◆ **DATA EXTRACT**:

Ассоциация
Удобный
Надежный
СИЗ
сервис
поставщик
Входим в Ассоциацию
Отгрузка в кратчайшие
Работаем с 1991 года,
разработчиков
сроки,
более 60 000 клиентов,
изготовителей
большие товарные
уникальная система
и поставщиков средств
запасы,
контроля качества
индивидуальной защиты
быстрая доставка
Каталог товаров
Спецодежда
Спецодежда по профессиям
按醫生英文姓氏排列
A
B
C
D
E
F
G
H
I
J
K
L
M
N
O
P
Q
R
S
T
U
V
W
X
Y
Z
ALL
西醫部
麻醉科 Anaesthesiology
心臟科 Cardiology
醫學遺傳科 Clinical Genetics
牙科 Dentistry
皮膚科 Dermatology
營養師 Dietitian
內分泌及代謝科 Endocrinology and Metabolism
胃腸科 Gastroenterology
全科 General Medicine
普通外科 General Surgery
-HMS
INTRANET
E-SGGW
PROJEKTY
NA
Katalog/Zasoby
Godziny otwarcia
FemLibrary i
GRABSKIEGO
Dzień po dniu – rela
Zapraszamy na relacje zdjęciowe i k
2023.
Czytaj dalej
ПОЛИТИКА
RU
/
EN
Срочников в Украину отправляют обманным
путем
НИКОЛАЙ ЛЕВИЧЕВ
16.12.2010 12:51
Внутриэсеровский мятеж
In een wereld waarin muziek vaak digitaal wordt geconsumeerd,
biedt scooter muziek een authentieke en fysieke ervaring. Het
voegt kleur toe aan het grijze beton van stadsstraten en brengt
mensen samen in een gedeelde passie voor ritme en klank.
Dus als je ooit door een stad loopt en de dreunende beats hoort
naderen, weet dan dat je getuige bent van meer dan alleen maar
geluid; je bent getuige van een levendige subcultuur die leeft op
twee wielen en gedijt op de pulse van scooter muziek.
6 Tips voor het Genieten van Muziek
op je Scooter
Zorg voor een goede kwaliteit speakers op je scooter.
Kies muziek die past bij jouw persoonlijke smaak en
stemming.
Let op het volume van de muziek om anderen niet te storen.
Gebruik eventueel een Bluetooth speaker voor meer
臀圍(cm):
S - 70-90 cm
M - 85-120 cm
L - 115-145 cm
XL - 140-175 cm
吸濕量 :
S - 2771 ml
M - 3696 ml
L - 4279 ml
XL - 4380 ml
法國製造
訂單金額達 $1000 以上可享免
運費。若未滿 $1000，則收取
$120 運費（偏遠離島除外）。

◆ **WHAT IS REQUIRED**: Rewrite every line of the listing above as a Markdown table with the columns Row and Line, numbering the rows in order and skipping any blank lines.

◆ **OUTPUT FOR THIS EXERCISE**:
| Row | Line |
|---|---|
| 1 | Ассоциация |
| 2 | Удобный |
| 3 | Надежный |
| 4 | СИЗ |
| 5 | сервис |
| 6 | поставщик |
| 7 | Входим в Ассоциацию |
| 8 | Отгрузка в кратчайшие |
| 9 | Работаем с 1991 года, |
| 10 | разработчиков |
| 11 | сроки, |
| 12 | более 60 000 клиентов, |
| 13 | изготовителей |
| 14 | большие товарные |
| 15 | уникальная система |
| 16 | и поставщиков средств |
| 17 | запасы, |
| 18 | контроля качества |
| 19 | индивидуальной защиты |
| 20 | быстрая доставка |
| 21 | Каталог товаров |
| 22 | Спецодежда |
| 23 | Спецодежда по профессиям |
| 24 | 按醫生英文姓氏排列 |
| 25 | A |
| 26 | B |
| 27 | C |
| 28 | D |
| 29 | E |
| 30 | F |
| 31 | G |
| 32 | H |
| 33 | I |
| 34 | J |
| 35 | K |
| 36 | L |
| 37 | M |
| 38 | N |
| 39 | O |
| 40 | P |
| 41 | Q |
| 42 | R |
| 43 | S |
| 44 | T |
| 45 | U |
| 46 | V |
| 47 | W |
| 48 | X |
| 49 | Y |
| 50 | Z |
| 51 | ALL |
| 52 | 西醫部 |
| 53 | 麻醉科 Anaesthesiology |
| 54 | 心臟科 Cardiology |
| 55 | 醫學遺傳科 Clinical Genetics |
| 56 | 牙科 Dentistry |
| 57 | 皮膚科 Dermatology |
| 58 | 營養師 Dietitian |
| 59 | 內分泌及代謝科 Endocrinology and Metabolism |
| 60 | 胃腸科 Gastroenterology |
| 61 | 全科 General Medicine |
| 62 | 普通外科 General Surgery |
| 63 | -HMS |
| 64 | INTRANET |
| 65 | E-SGGW |
| 66 | PROJEKTY |
| 67 | NA |
| 68 | Katalog/Zasoby |
| 69 | Godziny otwarcia |
| 70 | FemLibrary i |
| 71 | GRABSKIEGO |
| 72 | Dzień po dniu – rela |
| 73 | Zapraszamy na relacje zdjęciowe i k |
| 74 | 2023. |
| 75 | Czytaj dalej |
| 76 | ПОЛИТИКА |
| 77 | RU |
| 78 | / |
| 79 | EN |
| 80 | Срочников в Украину отправляют обманным |
| 81 | путем |
| 82 | НИКОЛАЙ ЛЕВИЧЕВ |
| 83 | 16.12.2010 12:51 |
| 84 | Внутриэсеровский мятеж |
| 85 | In een wereld waarin muziek vaak digitaal wordt geconsumeerd, |
| 86 | biedt scooter muziek een authentieke en fysieke ervaring. Het |
| 87 | voegt kleur toe aan het grijze beton van stadsstraten en brengt |
| 88 | mensen samen in een gedeelde passie voor ritme en klank. |
| 89 | Dus als je ooit door een stad loopt en de dreunende beats hoort |
| 90 | naderen, weet dan dat je getuige bent van meer dan alleen maar |
| 91 | geluid; je bent getuige van een levendige subcultuur die leeft op |
| 92 | twee wielen en gedijt op de pulse van scooter muziek. |
| 93 | 6 Tips voor het Genieten van Muziek |
| 94 | op je Scooter |
| 95 | Zorg voor een goede kwaliteit speakers op je scooter. |
| 96 | Kies muziek die past bij jouw persoonlijke smaak en |
| 97 | stemming. |
| 98 | Let op het volume van de muziek om anderen niet te storen. |
| 99 | Gebruik eventueel een Bluetooth speaker voor meer |
| 100 | 臀圍(cm): |
| 101 | S - 70-90 cm |
| 102 | M - 85-120 cm |
| 103 | L - 115-145 cm |
| 104 | XL - 140-175 cm |
| 105 | 吸濕量 : |
| 106 | S - 2771 ml |
| 107 | M - 3696 ml |
| 108 | L - 4279 ml |
| 109 | XL - 4380 ml |
| 110 | 法國製造 |
| 111 | 訂單金額達 $1000 以上可享免 |
| 112 | 運費。若未滿 $1000，則收取 |
| 113 | $120 運費（偏遠離島除外）。 |